L’équité commande par ailleurs de rejeter la demande formée au titre des frais irrépétibles, en application des dispositions précitées.
Selon l’article 514 du code de procédure civile, les décisions de première instance sont de droit exécutoires à titre provisoire à moins que la loi ou la décision rendue n’en dispose autrement. Selon le dernier alinéa de l’article 514-1 du même code, le juge ne peut toutefois pas écarter l’exécution provisoire de droit lorsqu’il statue en référé.

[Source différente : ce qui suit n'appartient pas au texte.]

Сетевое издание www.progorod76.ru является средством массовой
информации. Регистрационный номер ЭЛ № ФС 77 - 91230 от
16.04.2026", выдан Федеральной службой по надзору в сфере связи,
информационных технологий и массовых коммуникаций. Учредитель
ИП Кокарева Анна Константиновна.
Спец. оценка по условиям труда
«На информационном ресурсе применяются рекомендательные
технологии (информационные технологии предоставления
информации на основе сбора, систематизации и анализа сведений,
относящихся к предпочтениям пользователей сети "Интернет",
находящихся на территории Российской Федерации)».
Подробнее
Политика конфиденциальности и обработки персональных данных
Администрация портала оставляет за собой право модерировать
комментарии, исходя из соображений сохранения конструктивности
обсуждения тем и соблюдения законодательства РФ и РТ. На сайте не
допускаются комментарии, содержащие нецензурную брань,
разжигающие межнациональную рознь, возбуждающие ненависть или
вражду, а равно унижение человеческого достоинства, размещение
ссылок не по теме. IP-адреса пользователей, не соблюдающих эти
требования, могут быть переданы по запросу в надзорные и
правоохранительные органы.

La présente ordonnance sera donc assortie de l’exécution provisoire.
PAR CES MOTIFS,
La juge des contentieux de la protection, statuant après débats publics, par ordonnance mise à disposition au greffe, contradictoire et en premier ressort,
CONSTATE que la dette locative visée dans le commandement de payer du 28 février 2024 n’a pas été réglée dans le délai de deux mois,
CONSTATE, en conséquence, que le contrat conclu le 27 décembre 2018 entre la RIVP, d’une part, et Mme [H] [M], d’autre part, concernant les locaux situés au [Adresse 2] est résilié depuis le 29 avril 2024,
CONDAMNE Mme [H] [M] à payer à la RIVP la somme de 903,97 euros (neuf cent trois euros et quatre-vingt-dix-sept centimes) à titre de provision sur l’arriéré locatif arrêté au 21 octobre 2024, avec intérêts au taux légal sur la somme de 999,88 euros à compter du commandement de payer et de l’audience pour le surplus,
AUTORISE Mme [H] [M] à se libérer de sa dette en réglant chaque mois pendant 13 mois, en plus du loyer courant, une somme minimale de 70 euros (soixante-dix euros), la dernière échéance étant majorée du solde de la dette en principal, intérêts et frais,
DIT que le premier règlement devra intervenir dans les dix jours suivant la signification de la présente décision, puis, pour les paiements suivants, en même temps que le loyer, au plus tard le dixième jour de chaque mois, sauf meilleur accord entre les parties,
SUSPEND les effets de la clause résolutoire pendant l’exécution des délais de paiement accordés à Mme [H] [M],
DIT que si les délais accordés sont entièrement respectés, la clause résolutoire sera réputée n’avoir jamais été acquise,
DIT qu’en revanche, pour le cas où une mensualité, qu’elle soit due au titre du loyer et des charges courants ou de l’arriéré, resterait impayée quinze jours après l’envoi d’une mise en demeure par lettre recommandée avec avis de réception,
— le bail sera considéré comme résilié de plein droit depuis le 29 avril 2024,
— le solde de la dette deviendra immédiatement exigible,
— la bailleresse pourra, à défaut de libération spontanée des lieux et dès l’expiration d’un délai de deux mois suivant la délivrance d’un commandement d’avoir à libérer les lieux, faire procéder à l’expulsion de Mme [H] [M] et à celle de tous occupants de son chef, au besoin avec l’assistance de la force publique,
le sort des meubles sera régi conformément aux dispositions des articles L. 433-1 et L. 433-2 du code des procédures civiles d’exécution,
— Mme [H] [M] sera condamnée à verser à la RIVP une indemnité d’occupation mensuelle égale au montant des loyers et charges qui auraient été dus en cas de poursuite du bail, et ce, jusqu’à la date de libération effective et définitive des lieux,
DÉBOUTE la RIVP de sa demande au titre de l’article 700 du code de procédure civile,
CONDAMNE Mme [H] [M] aux dépens comprenant notamment le coût du commandement de payer du 28 février 2024 et celui de l’assignation du 28 mai 2024.
RAPPELLE que la présente ordonnance est exécutoire de droit à titre provisoire,
Ainsi jugé par mise à disposition au greffe le 26 décembre 2024, et signé par la juge et le greffier susnommés.